## [Excerpt]
★ ★ ★ ★

Below we will implement the as for part 1 of the prompt.

In [38]:
import nltk
from nltk.corpus import brown

### Get Corpus

In [39]:
brown_tagged_sents = brown.tagged_sents(categories = 'news')
brown_sents = brown.sents(categories = 'news')

In [40]:
# split to train and test
def split_sents(tagged_sents, sents, train_size = 0.6):
    """
    return train_tagged_sents, test_tagged_sents, train_sents, test_sents
    """
    train_n = int(len(tagged_sents)*train_size)
    return tagged_sents[:train_n], tagged_sents[train_n:], sents[:train_n], sents[train_n:]

In [41]:
train_tagged_sents, test_tagged_sents, train_sents, test_sents = split_sents(brown_tagged_sents, brown_sents)

### Regex Tagger

In [42]:
# make patterns for regex tagging
patterns = [
    (r'.*ing$', 'VBG'),                # gerunds
    (r'.*ed$', 'VBD'),                 # simple past
    (r'.*es$', 'VBZ'),                 # 3rd singular present
    (r'.*ould$', 'MD'),                # modals
    (r'.*\'s$', 'NN$'),                # possessive nouns
    (r'.*s$', 'NNS'),                  # plural nouns
    (r'^-?[0-9]+(\.[0-9]+)?$', 'CD'),  # cardinal numbers
    (r'.*', 'NN')                      # nouns (default)
]

regex_tagger = nltk.RegexpTagger(patterns)
regex_tagger.tag(train_sents[0])
# .evualuate() is depricated, use accuracy instead
print('Accuracy on test set: {:.2%}'.format(regex_tagger.accuracy(train_tagged_sents)))

Accuracy on test set: 20.62%


### Unigram Taggers

In [43]:
# quick train and test on tagged sents
unigram_tagger = nltk.UnigramTagger(train_tagged_sents)
print('Accuracy on test set: {:.2%}'.format(unigram_tagger.accuracy(test_tagged_sents)))

Accuracy on test set: 78.14%


## Bigram Taggers

In [44]:
bigram_tagger = nltk.BigramTagger(train_tagged_sents)
print('Accuracy on test set: {:.2%}'.format(bigram_tagger.accuracy(test_tagged_sents)))

★ ★ ★ ★

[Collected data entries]
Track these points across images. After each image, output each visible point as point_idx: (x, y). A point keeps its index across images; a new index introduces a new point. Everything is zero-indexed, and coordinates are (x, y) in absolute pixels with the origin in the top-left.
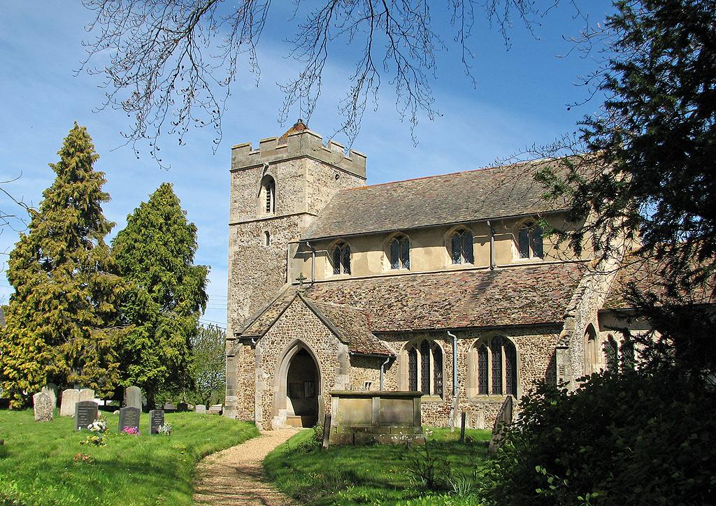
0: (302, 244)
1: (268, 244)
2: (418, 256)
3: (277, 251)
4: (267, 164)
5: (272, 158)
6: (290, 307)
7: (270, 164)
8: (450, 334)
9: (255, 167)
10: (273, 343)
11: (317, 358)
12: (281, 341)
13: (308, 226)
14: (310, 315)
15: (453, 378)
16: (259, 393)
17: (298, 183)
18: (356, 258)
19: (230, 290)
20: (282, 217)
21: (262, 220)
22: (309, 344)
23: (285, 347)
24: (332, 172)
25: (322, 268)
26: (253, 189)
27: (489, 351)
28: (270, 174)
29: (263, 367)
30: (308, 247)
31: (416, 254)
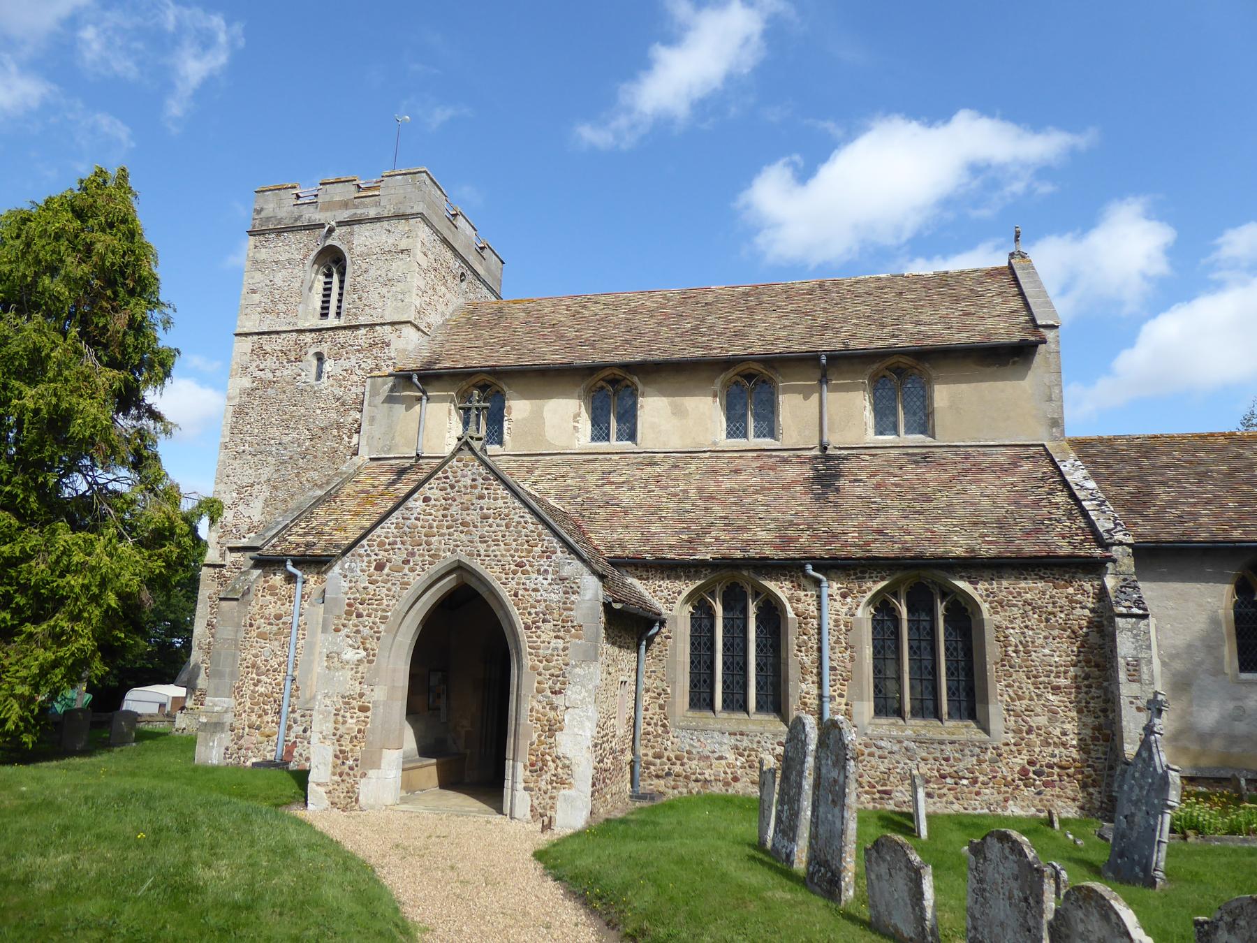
0: (403, 378)
1: (319, 377)
2: (655, 410)
3: (339, 392)
4: (333, 223)
5: (345, 215)
6: (440, 474)
7: (340, 224)
8: (813, 573)
9: (306, 228)
10: (380, 567)
11: (515, 612)
12: (406, 562)
13: (409, 348)
14: (500, 499)
15: (820, 674)
16: (328, 702)
17: (398, 266)
18: (518, 409)
19: (224, 465)
20: (357, 327)
21: (311, 331)
22: (491, 574)
23: (416, 580)
24: (456, 265)
25: (440, 425)
26: (295, 271)
27: (719, 609)
28: (336, 243)
29: (344, 631)
30: (421, 380)
31: (655, 410)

★ ★ ★ ★

## [Complete the following]
1: List every tag that the regex patterns in the tagging excerpt can assign to a word.
2: Do these statements agree with the tagging excerpt? (a) The sentences come from the news category of the Brown corpus. (b) By default, split_sents puts 80% of the sentences in the training portion. (c) The unigram tagger scores 78.14% on the test set. Answer yes or no for each and quote the words that decide it.
3: Answer these from the tagging excerpt:
(a) Which tag goes to words ending in "ould"?
(b) Which NLTK class builds the tagger that scores 78.14%?
(c) What data is passed to nltk.BigramTagger?

## [The results]
1: VBG, VBD, VBZ, MD, NN$, NNS, CD, NN

2:
(a) Yes: "categories = 'news'"
(b) No: "train_size = 0.6"
(c) Yes: "Accuracy on test set: 78.14%"

3:
(a) MD
(b) nltk.UnigramTagger
(c) train_tagged_sents